Question

Two long parallel conductors $S_1$ and $S_2$ are separated by a distance $10$ cm and carrying currents of $4$ A and $2$ A respectively. The conductors are placed along x-axis in X–Y plane. There is a point P located between the conductors (as shown in figure). A charge particle of $3π$ coulomb is passing through the point P with velocity $\overrightarrow v=(2\hat i+3\hat j)$ m/s; where $\hat i$ and $\hat j$ represents unit vector along x & y axis respectively.
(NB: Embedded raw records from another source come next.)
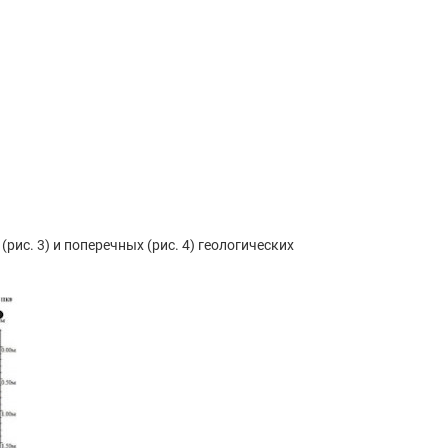
ис. 3) и поперечных (рис. 4) геологических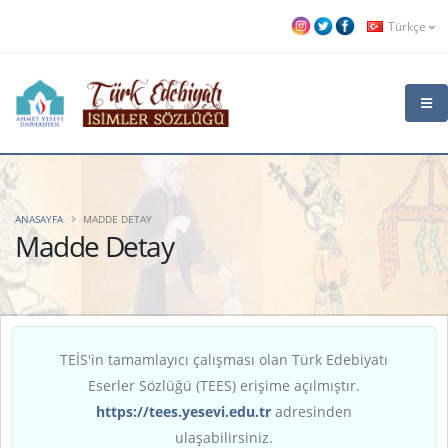
Türkçe
ANASAYFA
MADDE DETAY
Madde Detay
TEİS'in tamamlayıcı çalışması olan Türk Edebiyatı
Eserler Sözlüğü (TEES) erişime açılmıştır.
https://tees.yesevi.edu.tr
adresinden
ulaşabilirsiniz.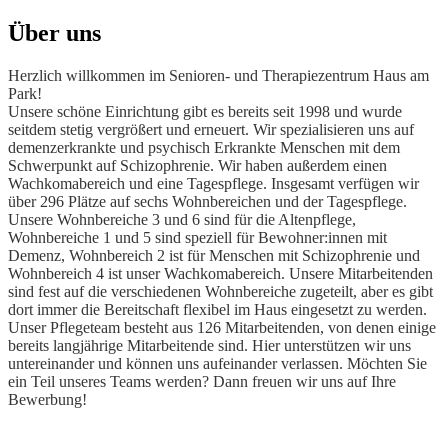
Über uns
Herzlich willkommen im Senioren- und Therapiezentrum Haus am
Park!
Unsere schöne Einrichtung gibt es bereits seit 1998 und wurde
seitdem stetig vergrößert und erneuert. Wir spezialisieren uns auf
demenzerkrankte und psychisch Erkrankte Menschen mit dem
Schwerpunkt auf Schizophrenie. Wir haben außerdem einen
Wachkomabereich und eine Tagespflege. Insgesamt verfügen wir
über 296 Plätze auf sechs Wohnbereichen und der Tagespflege.
Unsere Wohnbereiche 3 und 6 sind für die Altenpflege,
Wohnbereiche 1 und 5 sind speziell für Bewohner:innen mit
Demenz, Wohnbereich 2 ist für Menschen mit Schizophrenie und
Wohnbereich 4 ist unser Wachkomabereich. Unsere Mitarbeitenden
sind fest auf die verschiedenen Wohnbereiche zugeteilt, aber es gibt
dort immer die Bereitschaft flexibel im Haus eingesetzt zu werden.
Unser Pflegeteam besteht aus 126 Mitarbeitenden, von denen einige
bereits langjährige Mitarbeitende sind. Hier unterstützen wir uns
untereinander und können uns aufeinander verlassen. Möchten Sie
ein Teil unseres Teams werden? Dann freuen wir uns auf Ihre
Bewerbung!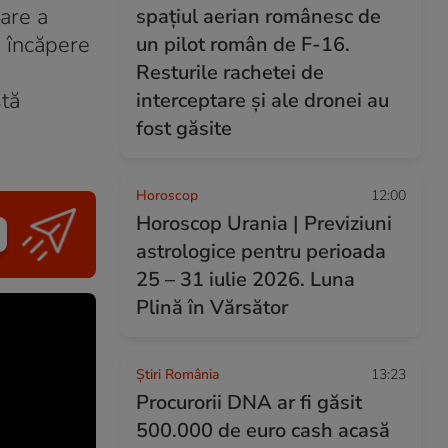
care a
spațiul aerian românesc de
n încăpere
un pilot român de F-16.
Resturile rachetei de
stă
interceptare și ale dronei au
fost găsite
Horoscop
12:00
Horoscop Urania | Previziuni
astrologice pentru perioada
25 – 31 iulie 2026. Luna
Plină în Vărsător
Știri România
13:23
Procurorii DNA ar fi găsit
500.000 de euro cash acasă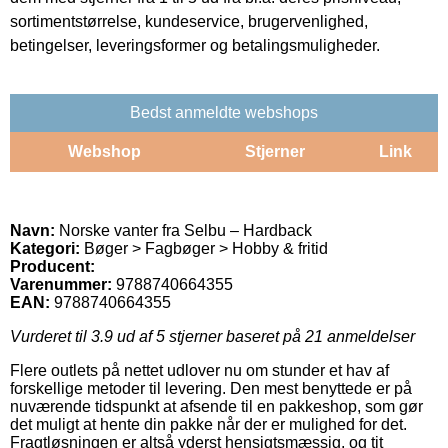
sortimentstørrelse, kundeservice, brugervenlighed,
betingelser, leveringsformer og betalingsmuligheder.
Bedst anmeldte webshops
Webshop
Stjerner
Link
Navn:
Norske vanter fra Selbu – Hardback
Kategori:
Bøger > Fagbøger > Hobby & fritid
Producent:
Varenummer:
9788740664355
EAN:
9788740664355
Vurderet til
3.9
ud af 5 stjerner baseret på
21
anmeldelser
Flere outlets på nettet udlover nu om stunder et hav af
forskellige metoder til levering. Den mest benyttede er på
nuværende tidspunkt at afsende til en pakkeshop, som gør
det muligt at hente din pakke når der er mulighed for det.
Fragtløsningen er altså yderst hensigtsmæssig, og tit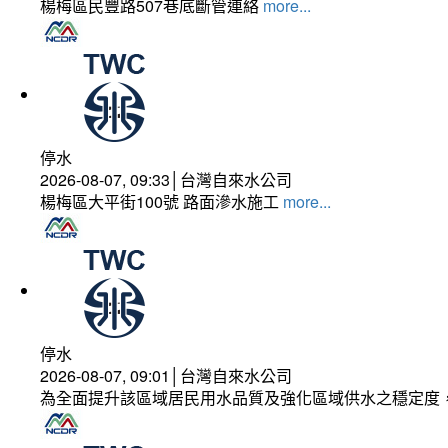
楊梅區民豐路507巷底斷管連絡
more...
停水
2026-08-07, 09:33│台灣自來水公司
楊梅區大平街100號 路面滲水施工
more...
停水
2026-08-07, 09:01│台灣自來水公司
為全面提升該區域居民用水品質及強化區域供水之穩定度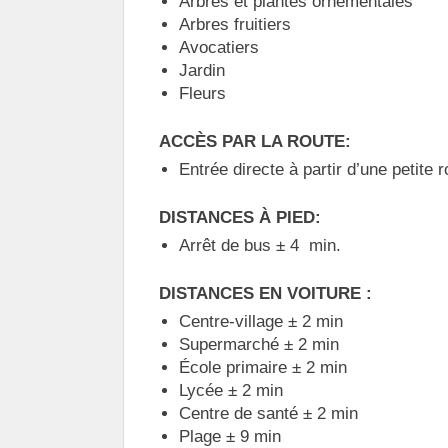
Arbres et plantes ornementales
Arbres fruitiers
Avocatiers
Jardin
Fleurs
ACCÈS PAR LA ROUTE:
Entrée directe à partir d’une petite 
DISTANCES À PIED:
Arrêt de bus ± 4 min.
DISTANCES EN VOITURE :
Centre-village ± 2 min
Supermarché ± 2 min
École primaire ± 2 min
Lycée ± 2 min
Centre de santé ± 2 min
Plage ± 9 min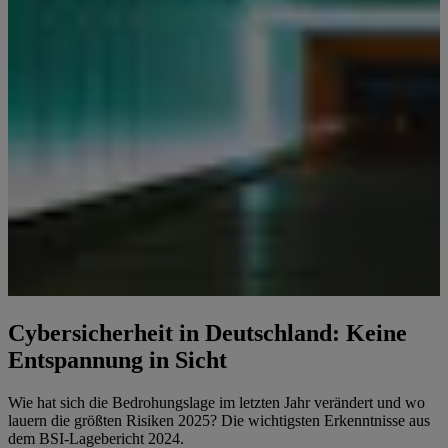
Cybersicherheit in Deutschland: Keine
Entspannung in Sicht
Wie hat sich die Bedrohungslage im letzten Jahr verändert und wo
lauern die größten Risiken 2025? Die wichtigsten Erkenntnisse aus
dem BSI-Lagebericht 2024.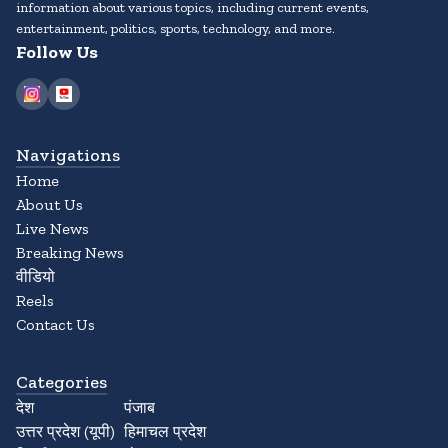
information about various topics, including current events,
entertainment, politics, sports, technology, and more.
Follow Us
Navigations
Home
About Us
Live News
Breaking News
वीडियो
Reels
Contact Us
Categories
देश
पंजाब
उत्तर प्रदेश (यूपी)
हिमाचल प्रदेश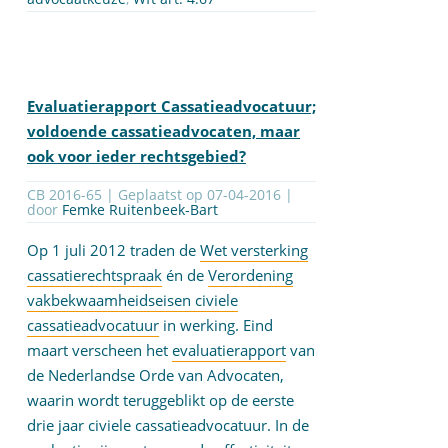
Evaluatierapport Cassatieadvocatuur;
voldoende cassatieadvocaten, maar
ook voor ieder rechtsgebied?
CB 2016-65 | Geplaatst op
07-04-2016
|
door
Femke Ruitenbeek-Bart
Op 1 juli 2012 traden de
Wet versterking
cassatierechtspraak
én de
Verordening
vakbekwaamheidseisen civiele
cassatieadvocatuur
in werking. Eind
maart verscheen het
evaluatierapport
van
de Nederlandse Orde van Advocaten,
waarin wordt teruggeblikt op de eerste
drie jaar civiele cassatieadvocatuur. In de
The force acting on the charge particle is $4π×10^{−5}(−x\hat i+2\hat j)N$. The value of x is:

• A. 2
• B. 1
• C. 3
• D. -3

Answer 1

Answer: (C)

3

Answer 2

Field at P is

=$\bigg(\frac{µ_0×i_1}{2πr_1}–\frac{µ_0i_2}{2πr_2}\bigg)\bigg(−\hat k\bigg)$

=$−\bigg(\frac{µ_04}{2π×0.04}−\frac{µ_0×2}{2π×0.06}\bigg)\hat k=–\frac{µ_0×200}{6π}\hat k$

Therefore, the force

$\overrightarrow F=\overrightarrow {qv} ×\overrightarrow B$

= $3π(2\hat i+3\hat j)×\bigg(−\bigg(\frac{µ_0×200}{6π}\bigg)\hat k\bigg)$

=$3π\bigg(\frac{200µ_0}{3π\hat j}−\frac{100µ_0}{π}\hat i)$

= $200µ_0\hat j–300µ_0\hat i$

= $4π×10^{−5}(2\hat j–3\hat i)$

$Hence,$ $x = 3$